Dans un petit village ou une cité, un endroit clos où la vie est assez précaire due à la difficulté de trouver un travail, dans cet endroit où tout le monde se connaît et où la rumeur prend feu comme une trainée de poudre, un nouveau Komissari (flic, juge et prêcheur à la fois) arrive pour y remettre bon ordre. La vie de tous en est bouleversée et tout particulièrement celle des jeunes de la cité. Plus adolescents et encore moins enfants, ils ne sont pourtant pas encore des adultes. Ils doivent alors grandir à toute allure et choisir leur camp, la morale ou l’exclusion. Eux qui, pendant que le public s’installe, jouent et s’amusent à se taquiner dans l’insouciance de la jeunesse, rigolent ensemble et s’aiment ; ils vont se déchirer, se détester, se blesser jusqu’à la mort. Une fraction de seconde suffit à ce que tout bascule. Chacun fera face selon son vécu. Zac, un jeune homme perdu depuis la mort de son père, tentera de prendre la place du patriarche, en rêvant de Tony Montana tout en cherchant dans le Komissari la figure du père. Monique devenue Baby Mo depuis son mariage avec le Komissari devra devenir une épouse modèle, portera le voile et devra obéissance à son mari. Elle qui était la plus jolie, la plus convoitée et la plus "joueuse" des filles de la cité. Et puis, il y a Lulu, la sœur de Zac, qui cherche désespérément du travail pour subvenir aux besoins de la famille. Cette jeune femme révoltée doit faire face à une société masculine malveillante et à un frère qui se veut trop protecteur. Il y a aussi leur mère, l’ami de Zac qui l’aime mais n’avoue pas son amour homosexuel au grand jour, et puis tous les autres...

Des portraits se dessinent et offrent une vision de la société, de la vie. Une vision, en écho avec le texte, dure et enfantine à la fois. La Mélancolie des Barbares oscille sans cesse entre les opposés, le rêve/la réalité, l’amour/la haine, la morale/la délinquance... Dans l’interprétation même des personnages, le collectif NOSE joue avec les contresens. Ainsi, c’est une jeune demoiselle toute blonde et fraiche qui nous dépeint comment un homme, un vrai, doit prendre une femme qui lui dit non, et nous raconte avec exaltation comment violer une femme. C’est fort, tant par le texte et le thème que l’interprétation de chacun des comédiens ainsi que le visuel.
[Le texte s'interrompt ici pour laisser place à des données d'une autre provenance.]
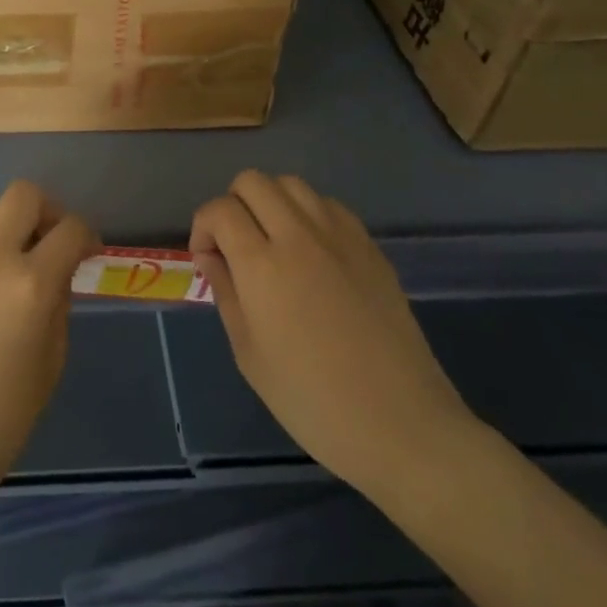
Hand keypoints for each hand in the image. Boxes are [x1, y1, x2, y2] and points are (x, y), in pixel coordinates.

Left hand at [0, 181, 98, 504]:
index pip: (71, 229)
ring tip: (2, 274)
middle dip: (46, 212)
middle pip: (23, 195)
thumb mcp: (50, 363)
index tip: (86, 252)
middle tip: (47, 243)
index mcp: (30, 284)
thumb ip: (58, 306)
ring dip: (3, 235)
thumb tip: (57, 275)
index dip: (86, 235)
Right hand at [190, 170, 476, 499]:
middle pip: (253, 181)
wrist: (402, 425)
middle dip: (233, 204)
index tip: (207, 259)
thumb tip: (211, 256)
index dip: (203, 226)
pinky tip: (312, 252)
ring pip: (292, 184)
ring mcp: (340, 237)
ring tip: (273, 243)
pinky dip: (308, 214)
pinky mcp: (370, 247)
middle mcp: (299, 236)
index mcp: (262, 265)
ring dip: (271, 202)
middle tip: (236, 245)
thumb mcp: (249, 354)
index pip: (220, 210)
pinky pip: (329, 205)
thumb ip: (226, 293)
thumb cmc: (312, 400)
La scénographie est d’une telle simplicité qu’elle oblige les comédiens à l’exploiter en profondeur. Sur un plateau nu où le jeu important des lumières permet la variation des ambiances, une rangée de machines à laver sur roulettes sert à la fois de bureau, de parc, de lit... Référence à la "souillure", aux taches que l’on essaye de laver ou que l’on fait, au linge sale des familles, des amants et des amis. C’est intelligent et parlant.
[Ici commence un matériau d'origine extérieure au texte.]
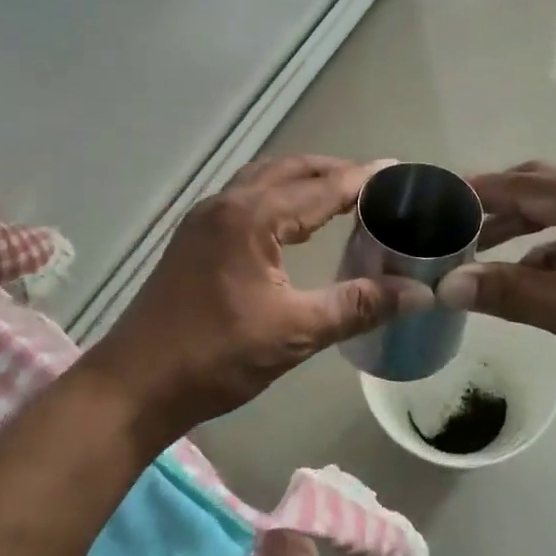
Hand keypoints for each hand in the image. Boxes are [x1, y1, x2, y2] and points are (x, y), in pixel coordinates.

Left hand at [83, 155, 433, 441]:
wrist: (136, 384)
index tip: (400, 171)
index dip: (363, 180)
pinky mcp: (194, 237)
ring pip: (263, 179)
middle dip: (334, 172)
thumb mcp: (294, 332)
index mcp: (251, 218)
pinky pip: (245, 197)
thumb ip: (357, 306)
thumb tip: (419, 293)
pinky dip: (277, 195)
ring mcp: (204, 219)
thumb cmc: (216, 357)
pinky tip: (292, 221)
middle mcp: (226, 204)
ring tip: (340, 195)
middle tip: (375, 185)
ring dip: (302, 179)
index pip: (321, 188)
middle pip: (290, 170)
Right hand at [435, 163, 555, 414]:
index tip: (430, 197)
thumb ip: (512, 293)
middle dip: (495, 209)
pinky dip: (553, 256)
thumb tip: (448, 285)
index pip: (526, 185)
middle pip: (544, 192)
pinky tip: (531, 280)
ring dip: (522, 234)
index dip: (476, 191)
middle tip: (448, 226)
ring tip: (477, 254)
Qu’elle soit une création originale pour donner une ambiance particulière à la scène, ou qu’elle soit réalisée directement par les comédiens, la musique occupe une part importante du spectacle. Tout comme le travail du corps qui est exploré et abouti. La représentation du film Scarface par des gestes répétés est géniale. Tous se donnent sur scène sans pudeur ni exhibition.

Casser le quatrième mur et apporter des moments de l’action dans le public permet un rapport direct entre les spectateurs et les personnages. Le public devient plus qu’un spectateur, il est le témoin de cette société, de ce monde dont il fait partie.

La Mélancolie des Barbares touche chaque personne, peu importe le sexe, l’âge ou le niveau social car cette pièce est un concentré de notre monde actuel. La religion, le monde du travail, la précarité, la mort, l’amour, le désir d’un avenir meilleur, le sexe, le mariage, l’homosexualité, la famille... Une infinité de thèmes sont traités avec justesse et sincérité.

Avec cette création plus que réussie, le collectif NOSE va plus loin en interviewant ceux qui le désirent avant et après le spectacle. Les réponses aux questions posées sont rassemblées dans une création auditive mise à disposition des spectateurs avant la représentation. Une mise en bouche qui permet une réflexion par et pour tous. Cela dans le pur esprit du collectif NOSE. Intéressant et judicieux.

La Mélancolie des Barbares est un spectacle percutant, accessible à tous, qui apporte une réflexion sur notre monde avec finesse et poésie. Un beau rêve-réalité qui a de beaux jours devant lui ainsi que le collectif dont nous ne pouvons qu’attendre les prochaines créations avec impatience.